Traceability Could Open New Markets

Indigo Ag Inc., is launching an on-farm storage program for U.S. farmers to enable identity preservation of corn, soybeans, cotton, wheat and rice. Here’s how it works: Indigo partners with farmers to store and monitor harvested grain. The company will lease existing bags or bins to store grain earmarked for the program or finance grain-bagging systems at no upfront cost for farmers who grow corn, soybeans and wheat. After harvest, Indigo handles pickup and transport directly to buyers.

“On-farm storage has the potential to significantly improve farmer profitability,” says David Perry, Indigo’s president and CEO. “Not only does it provide logistical efficiencies, but also it enables a new marketplace for buyers and farmers of high-quality, identity-preserved crops. When combined with the yield improvements from Indigo’s microbiology and data sciences, we have the potential to improve the economics, and the environmental sustainability, of farming.”

Indigo compensates farmers for monitoring and loading grain while it’s stored on their farms. According to the company, the total potential economic benefit for farmers is 45¢ to 65¢ per bushel, in addition to the premiums guaranteed to those who enter into contracts with Indigo.

Financing for grain-bagging systems is available for corn and soybean and wheat growers who farm at least 1,000 acres and commit to a five-year contract. Farmers who finance grain-bagging systems pay back a discounted cost over five years at zero percent interest.

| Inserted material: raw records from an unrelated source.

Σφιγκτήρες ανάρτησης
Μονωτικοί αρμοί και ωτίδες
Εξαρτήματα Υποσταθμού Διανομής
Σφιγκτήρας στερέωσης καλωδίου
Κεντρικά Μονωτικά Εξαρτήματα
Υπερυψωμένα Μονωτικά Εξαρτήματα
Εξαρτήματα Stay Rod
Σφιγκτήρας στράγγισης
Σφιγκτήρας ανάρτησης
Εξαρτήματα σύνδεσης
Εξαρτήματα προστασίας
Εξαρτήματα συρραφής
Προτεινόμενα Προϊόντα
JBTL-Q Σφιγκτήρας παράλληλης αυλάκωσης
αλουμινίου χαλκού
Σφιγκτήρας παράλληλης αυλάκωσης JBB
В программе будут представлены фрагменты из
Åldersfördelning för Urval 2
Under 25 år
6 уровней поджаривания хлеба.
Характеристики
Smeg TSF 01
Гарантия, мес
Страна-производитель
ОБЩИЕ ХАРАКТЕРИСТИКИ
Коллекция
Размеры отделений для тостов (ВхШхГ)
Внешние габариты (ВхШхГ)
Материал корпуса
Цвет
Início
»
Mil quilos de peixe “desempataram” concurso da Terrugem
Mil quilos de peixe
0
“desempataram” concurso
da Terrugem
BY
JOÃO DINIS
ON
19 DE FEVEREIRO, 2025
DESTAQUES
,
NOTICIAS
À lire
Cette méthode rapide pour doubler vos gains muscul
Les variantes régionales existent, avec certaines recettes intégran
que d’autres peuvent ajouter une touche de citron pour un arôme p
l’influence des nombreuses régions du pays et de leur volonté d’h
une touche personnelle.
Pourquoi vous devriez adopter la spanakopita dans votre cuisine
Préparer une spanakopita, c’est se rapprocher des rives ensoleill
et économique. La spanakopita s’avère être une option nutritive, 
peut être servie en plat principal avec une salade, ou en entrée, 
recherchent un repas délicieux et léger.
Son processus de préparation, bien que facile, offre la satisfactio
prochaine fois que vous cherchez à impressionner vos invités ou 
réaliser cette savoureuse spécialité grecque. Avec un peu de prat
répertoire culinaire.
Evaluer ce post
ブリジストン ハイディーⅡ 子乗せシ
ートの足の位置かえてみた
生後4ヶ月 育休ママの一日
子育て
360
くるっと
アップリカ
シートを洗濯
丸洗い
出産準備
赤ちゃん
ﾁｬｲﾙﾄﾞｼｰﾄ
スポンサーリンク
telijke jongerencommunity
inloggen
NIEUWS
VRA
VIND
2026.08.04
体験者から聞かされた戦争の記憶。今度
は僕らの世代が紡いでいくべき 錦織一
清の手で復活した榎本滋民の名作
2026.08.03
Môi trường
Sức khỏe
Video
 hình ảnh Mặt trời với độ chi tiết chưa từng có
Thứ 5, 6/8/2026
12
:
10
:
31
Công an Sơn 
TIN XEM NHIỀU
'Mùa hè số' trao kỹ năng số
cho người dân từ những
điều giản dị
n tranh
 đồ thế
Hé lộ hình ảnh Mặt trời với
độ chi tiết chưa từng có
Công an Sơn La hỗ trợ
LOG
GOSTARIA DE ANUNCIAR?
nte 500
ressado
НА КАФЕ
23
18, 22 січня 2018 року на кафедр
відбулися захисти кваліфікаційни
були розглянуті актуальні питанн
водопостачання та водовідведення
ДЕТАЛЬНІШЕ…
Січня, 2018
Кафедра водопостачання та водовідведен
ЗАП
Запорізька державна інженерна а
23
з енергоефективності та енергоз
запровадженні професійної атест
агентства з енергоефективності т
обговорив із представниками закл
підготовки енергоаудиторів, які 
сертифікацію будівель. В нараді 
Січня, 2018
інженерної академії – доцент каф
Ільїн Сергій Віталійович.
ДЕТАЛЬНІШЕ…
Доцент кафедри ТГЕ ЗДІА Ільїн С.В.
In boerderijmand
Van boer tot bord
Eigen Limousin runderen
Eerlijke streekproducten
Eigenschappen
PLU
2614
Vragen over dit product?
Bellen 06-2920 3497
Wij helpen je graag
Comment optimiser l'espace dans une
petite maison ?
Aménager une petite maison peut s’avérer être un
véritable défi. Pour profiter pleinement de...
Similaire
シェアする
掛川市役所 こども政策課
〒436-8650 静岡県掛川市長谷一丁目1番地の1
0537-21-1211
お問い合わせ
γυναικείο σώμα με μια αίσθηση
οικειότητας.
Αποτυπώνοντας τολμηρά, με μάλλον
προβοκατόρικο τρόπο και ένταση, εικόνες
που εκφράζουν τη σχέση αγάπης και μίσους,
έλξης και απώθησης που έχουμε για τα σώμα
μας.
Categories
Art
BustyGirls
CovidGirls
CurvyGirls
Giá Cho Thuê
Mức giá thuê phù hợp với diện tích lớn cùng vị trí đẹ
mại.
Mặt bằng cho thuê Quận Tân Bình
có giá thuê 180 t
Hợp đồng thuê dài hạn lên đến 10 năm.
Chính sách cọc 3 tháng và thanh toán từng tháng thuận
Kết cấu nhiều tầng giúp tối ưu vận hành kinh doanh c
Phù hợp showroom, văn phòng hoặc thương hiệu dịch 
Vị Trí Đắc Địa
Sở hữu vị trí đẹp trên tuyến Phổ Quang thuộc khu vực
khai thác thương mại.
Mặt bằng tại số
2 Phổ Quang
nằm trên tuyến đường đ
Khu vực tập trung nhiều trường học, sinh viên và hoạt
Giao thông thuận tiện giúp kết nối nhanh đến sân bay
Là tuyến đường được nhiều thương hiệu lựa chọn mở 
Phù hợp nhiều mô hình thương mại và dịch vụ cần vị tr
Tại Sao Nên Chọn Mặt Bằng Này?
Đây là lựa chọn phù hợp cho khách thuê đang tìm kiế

“Through this program, Indigo keeps a virtual inventory of available grain. On each farm, we know the quantity and quality of the grain produced. We also know who produced it, where, and what agronomic practices were used,” Perry says. “New sensing and tracking technologies are allowing us to test and monitor quality and location, and new software technologies like blockchain are allowing us to preserve identity from the farm all the way to the table.”